TEXT PASSAGE =
>>>>>

Amanda Coyne | Jul 31, 2012

As Royal Dutch Shell prepares to explore for offshore oil in Alaska’s Arctic, the company is also waging an effort against a ballot initiative that supporters say would restore the voice of Alaskans in federal coastal decisions.

Shell has contributed $150,000 to the Vote No on 2 campaign, which opposes reinstating the controversial Coastal Zone Management program, according to the latest campaign finance reports. Vote No on 2 has raised $768,000 — far more than the $64,000 raised by the Alaska Sea Party, the proponents of reviving Coastal Zone Management.

On Monday, candidates and groups were required to file campaign finance reports in advance of the Aug. 28 primary. (Read more: “Alaska Senate races under way as campaign war chests fill up“)

Ballot Initiative 2

Last year, the Alaska Legislature allowed the Coastal Zone Management Program to lapse amid a complex debate of what the program’s role should be in local coastal issues. Ballot Initiative 2, which Alaskans will vote on Aug. 28, aims to restore the program.

The program allows localities to have a seat at the table as decisions are made about projects slated for federal land or waters. Many opponents of the initiative argue that Ballot Measure 2 would restore a layer of red tape that hampers development and reinstates a framework for local groups to act independently and squash or meddle with projects already governed by existing law. Those in favor of the measure argue that the program doesn’t allow localities to take power over a project from the state or federal government and that local concerns are too easy for decision makers, particularly federal bureaucrats thousands of miles from Alaska, to overlook, misunderstand or ignore.

<<<<<

TO DO = List every dollar amount given in the article on Shell and Alaska's Ballot Initiative 2, noting what each amount refers to.

COLLECTED DATA =
>>>>>

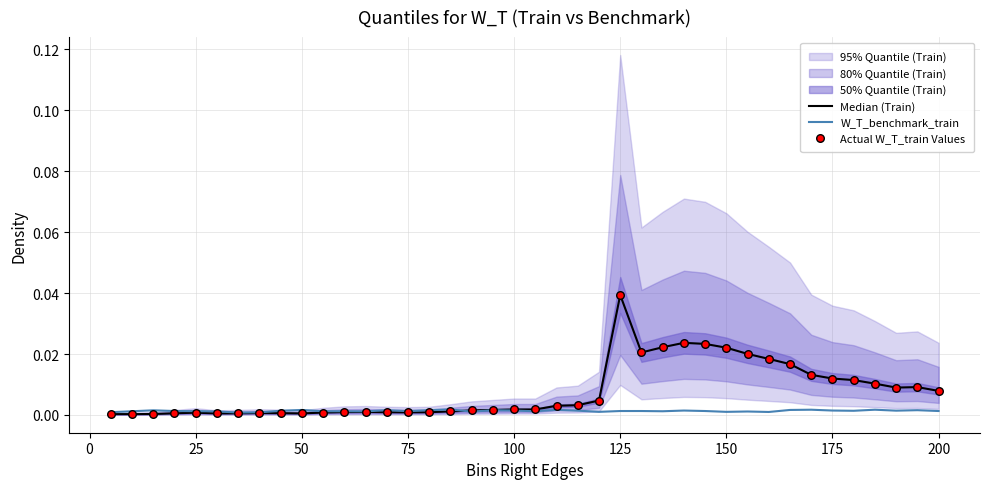

Is the value of Median (Train) at 13 greater than the value of W_T_benchmark_train at 25?

No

<<<<<

REPLY TO THE TASK =
- $150,000: Shell's contribution to the Vote No on 2 campaign
- $768,000: the total raised by Vote No on 2
- $64,000: the total raised by the Alaska Sea Party